Here’s the door at that same point in the process, with better sanding:

House 002

Major difference, right?

The door looks great now, and it’s officially done. One more thing off the giant to-do list. Yeehaw. Here’s a photo of it all shiny with wet varnish, and in need of some paint to make the glazing compound blend in – it’s not perfect yet, but you get the idea:
House 015

In that photo you can see how the two doors are set up. We basically have one front door, the tiniest little mudroom ever, then another door. I have a feeling at one time they might have been together as a pair. But where? I have no idea.
In other news, Teague put baseboard molding up in the kitchen. This is one of the last few kitchen tasks we’ve left hanging for over a year… we couldn’t decide on how best to match the existing baseboard found elsewhere in the house, which is actually 3 seperate pieces. It was partly a budget issue, partly logistics. We debated about having a local carpentry school cut it for us, then searched for ways to replicate it ourselves. In the end, we came pretty close to matching it by using 4 different pieces of ready-made wood – a regular board, a 1/2 round, a 1/4 round, and a piece of fancy molding.

House 005

The pieces were glued together with construction adhesive, then finish-nailed into the wall. They’ll look very purdy once they’re painted. Having this molding up makes a huge difference – the room finally feels “finished”.

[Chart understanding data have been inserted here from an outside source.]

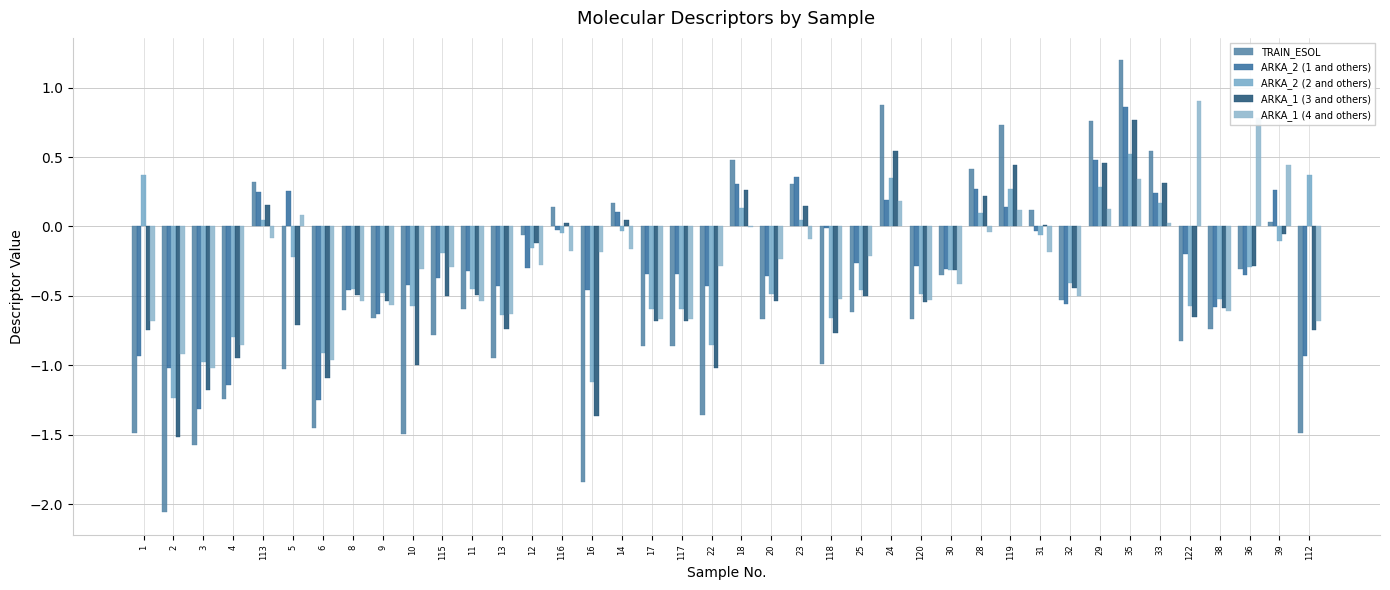

What is the minimum value shown in the chart?

-2.1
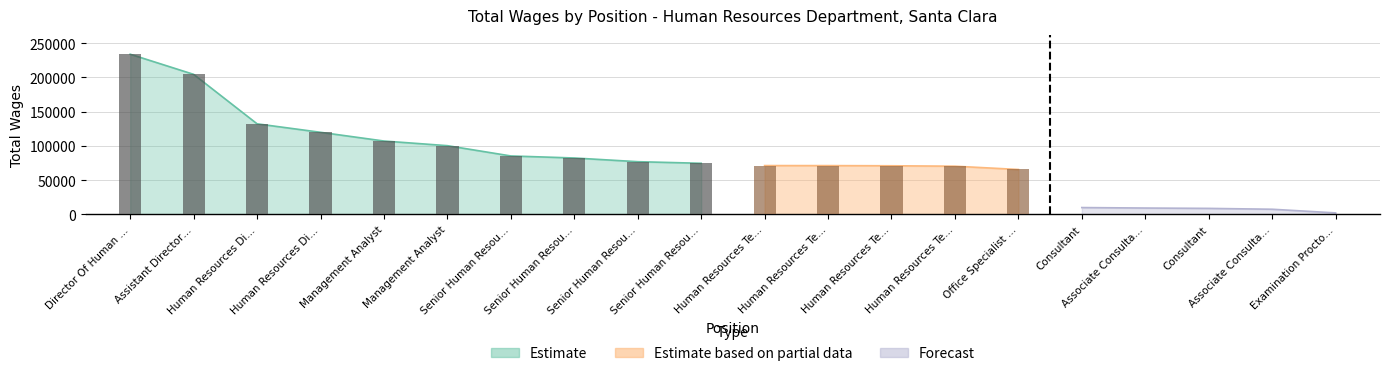

Between Office Specialist II and Human Resources Technician, which is larger?

Human Resources Technician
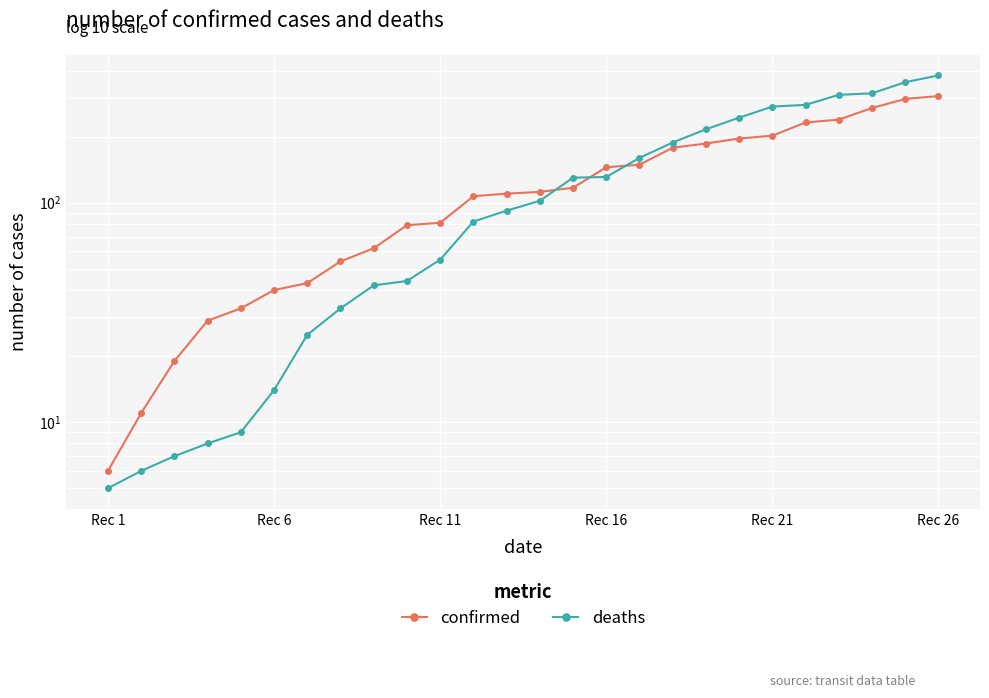

The deaths series shows 255 at 16. True or false?

False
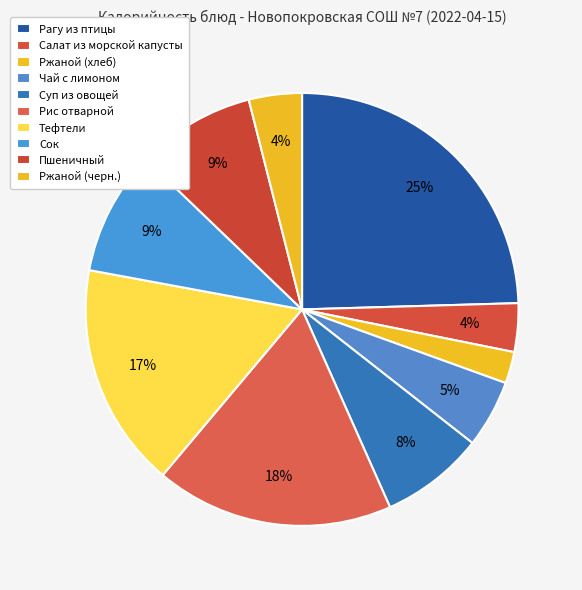

Count the number of slices in the pie.

10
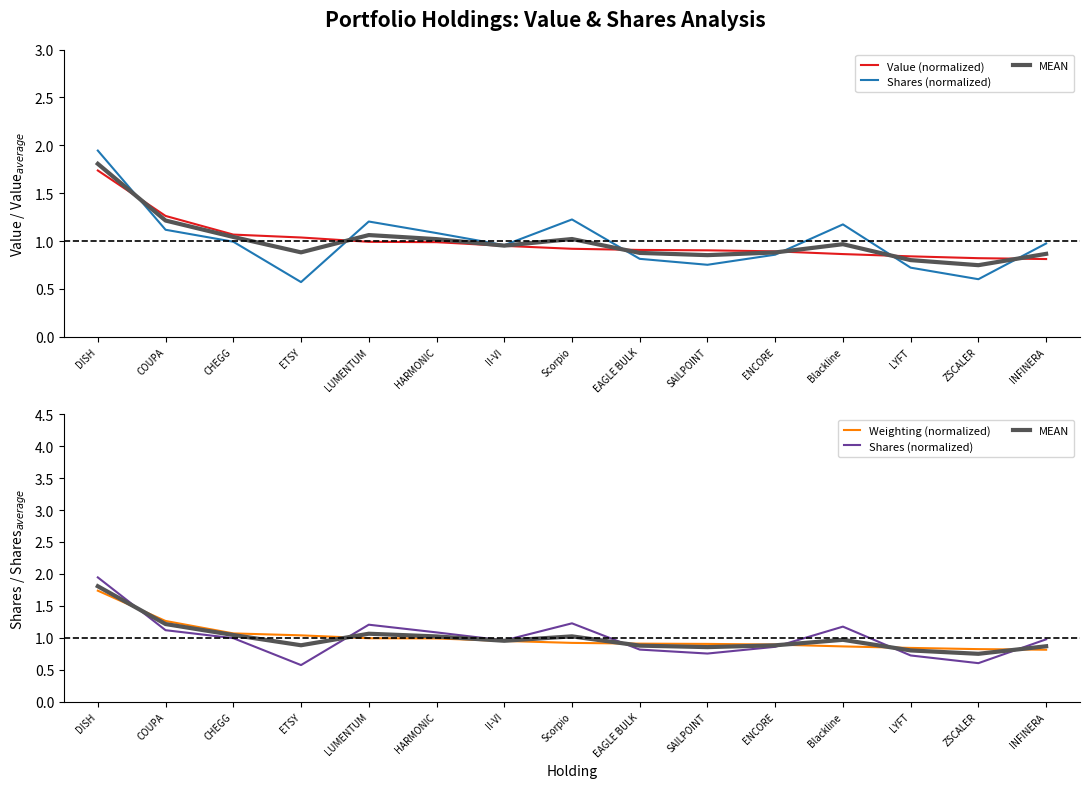

True or false: Shares (normalized) and Weighting (normalized) intersect in this chart.

True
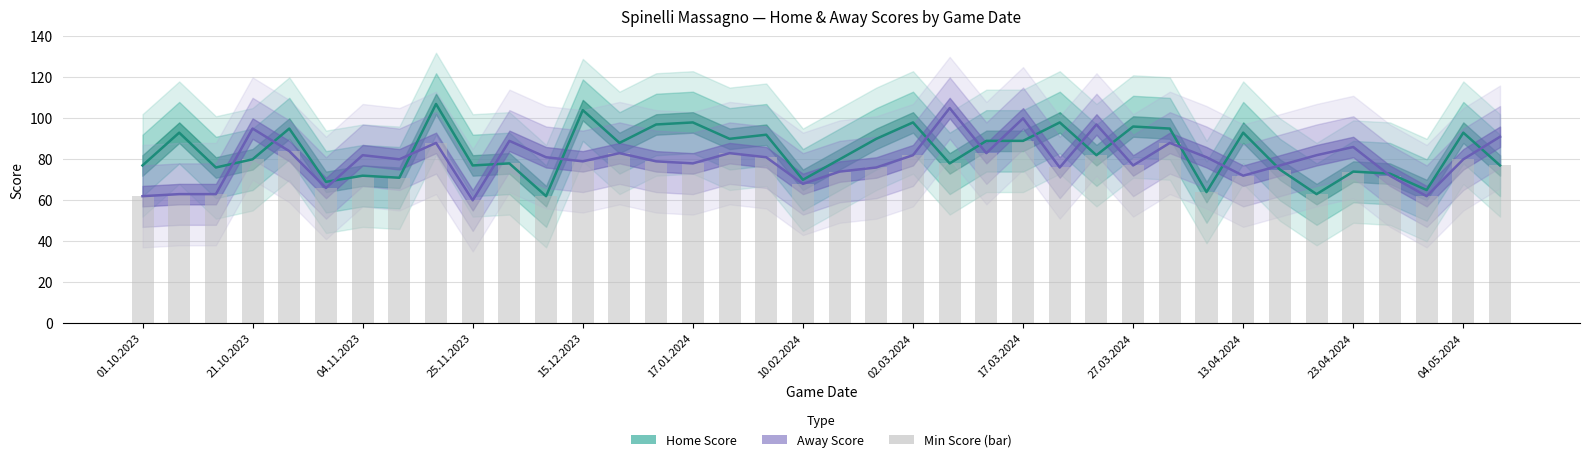

Is the value of Home Score at 10.02.2024 greater than the value of Min Score (bar) at 13.04.2024?

No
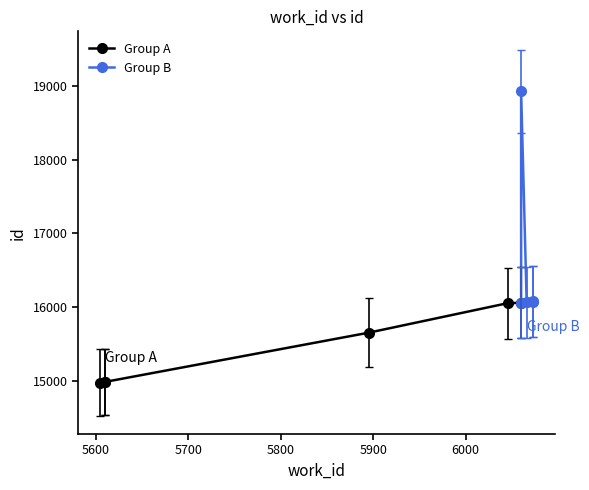

True or false: work_id and id intersect in this chart.

False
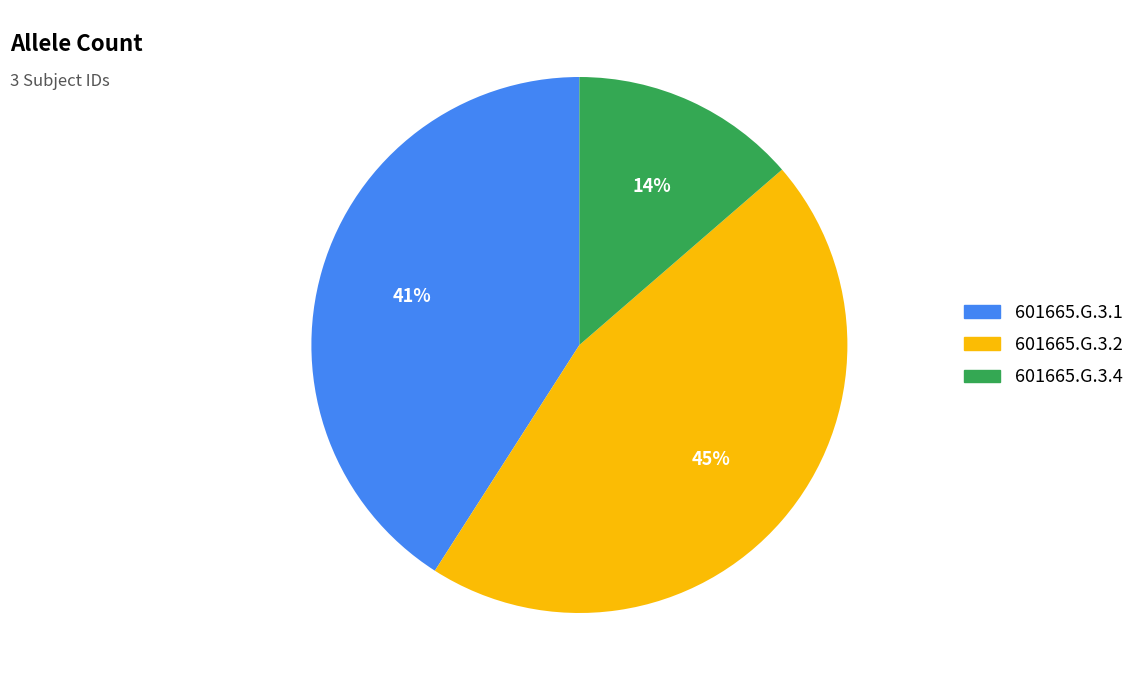

To the nearest percent, what portion does 601665.G.3.2 represent?

45%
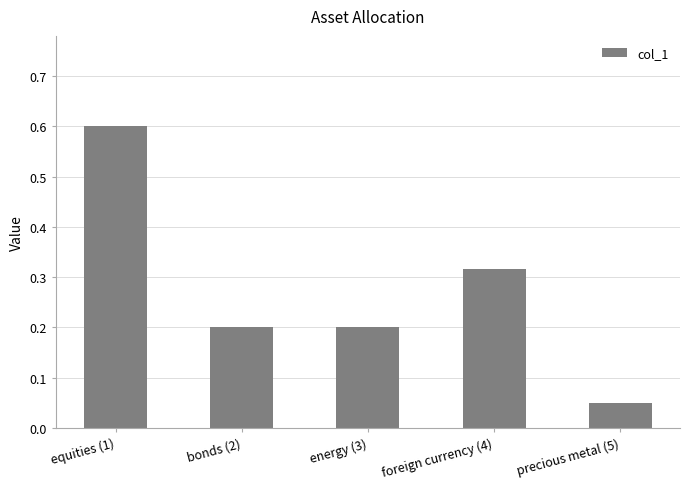

The value at energy (3) is 0.1. True or false?

False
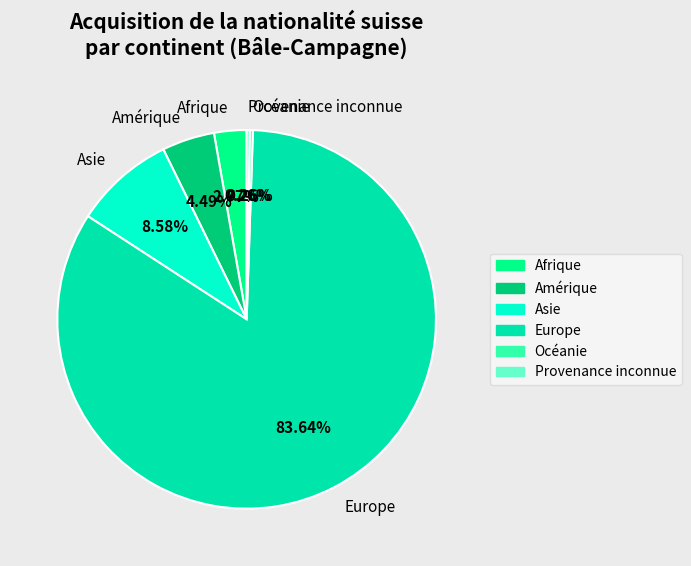

Which has a higher value, Europe or Asie?

Europe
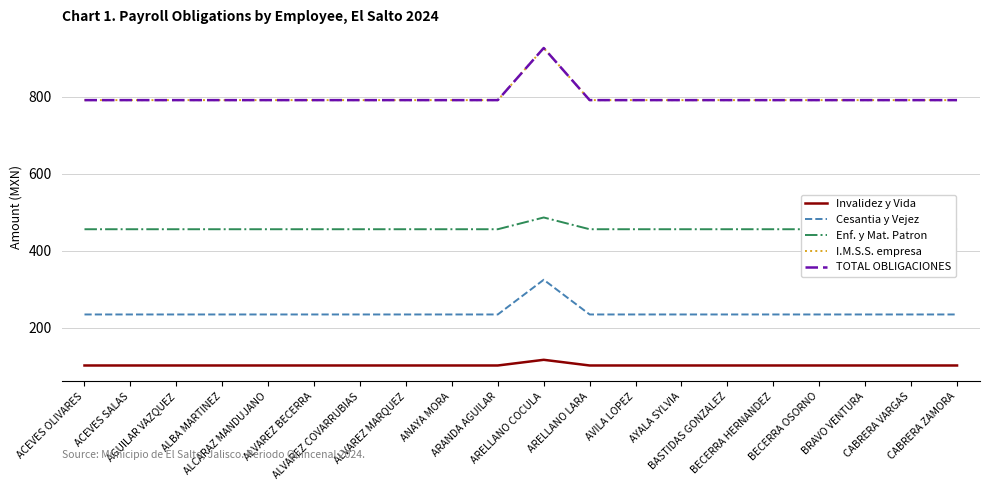

Which series has the largest total across all categories?

I.M.S.S. empresa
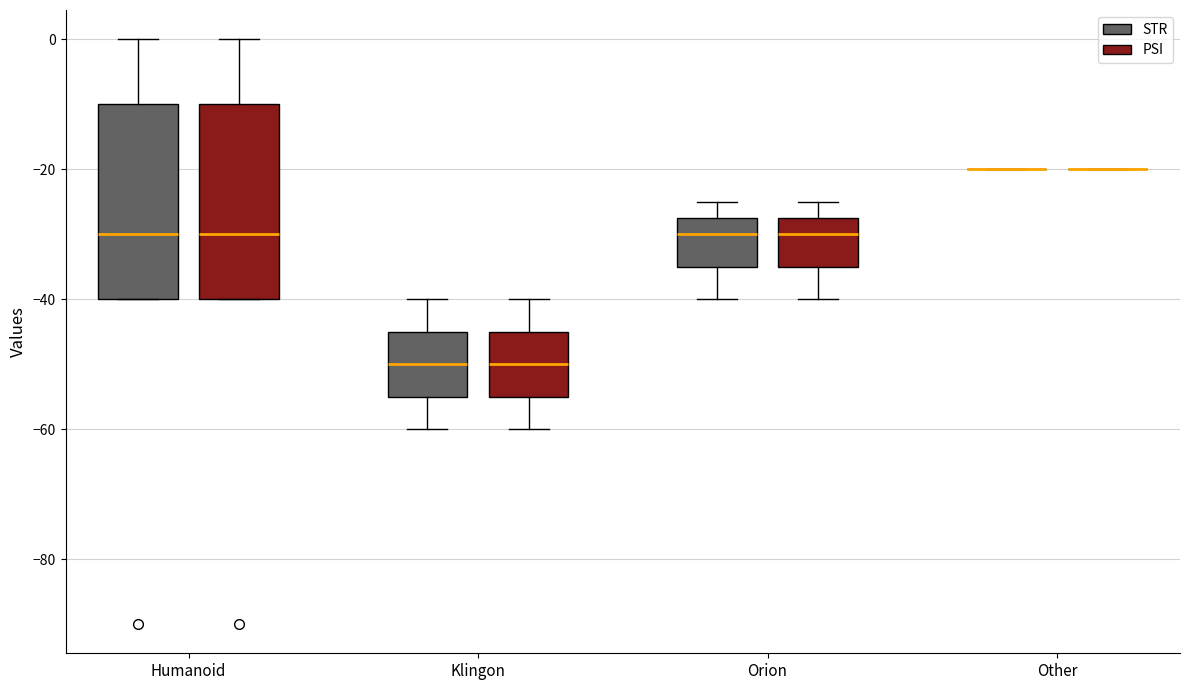

Reading left to right, transcribe this box plot: for each box, give where its median line is, the range the box spans, and where its two whiskers end, as read against the y-axis. The values are not printed on the chart, so give them approximately, as read against the axis.

Humanoid (STR): median -30, box -40 to -10, whiskers -40 to 0
Humanoid (PSI): median -30, box -40 to -10, whiskers -40 to 0
Klingon (STR): median -50, box -54 to -44, whiskers -60 to -40
Klingon (PSI): median -50, box -54 to -44, whiskers -60 to -40
Orion (STR): median -30, box -34 to -28, whiskers -40 to -24
Orion (PSI): median -30, box -34 to -28, whiskers -40 to -24
Other (STR): box collapsed to a line at -20, whiskers -20 to -20
Other (PSI): box collapsed to a line at -20, whiskers -20 to -20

This isn’t the full extent of our weekend activities, but I’m going to save something for later – this is excitment enough for one post ;)

Comments, Thoughts, and Feedback

Joe had this to say on 10.18.06:

The door looks great. I can totally identify with all the steps to getting it right. I just did a pair of exterior doors and probably should have resanded and stained but after days of stripping, cleaning, staining, and hanging I was about at the end of my rope. I know it was all worth it though.

My doors are exterior and right now there’s no storms so I did add a single coat of satin finish-oil based poly (which took forever to dry). The poly sheened the doors up a little more than I wanted but I’m sure it will dull a bit over time.

I’m a huge fan of your site and read it often. Check out my recent project:

Kristin had this to say on 10.19.06:

The door and the baseboard look awesome!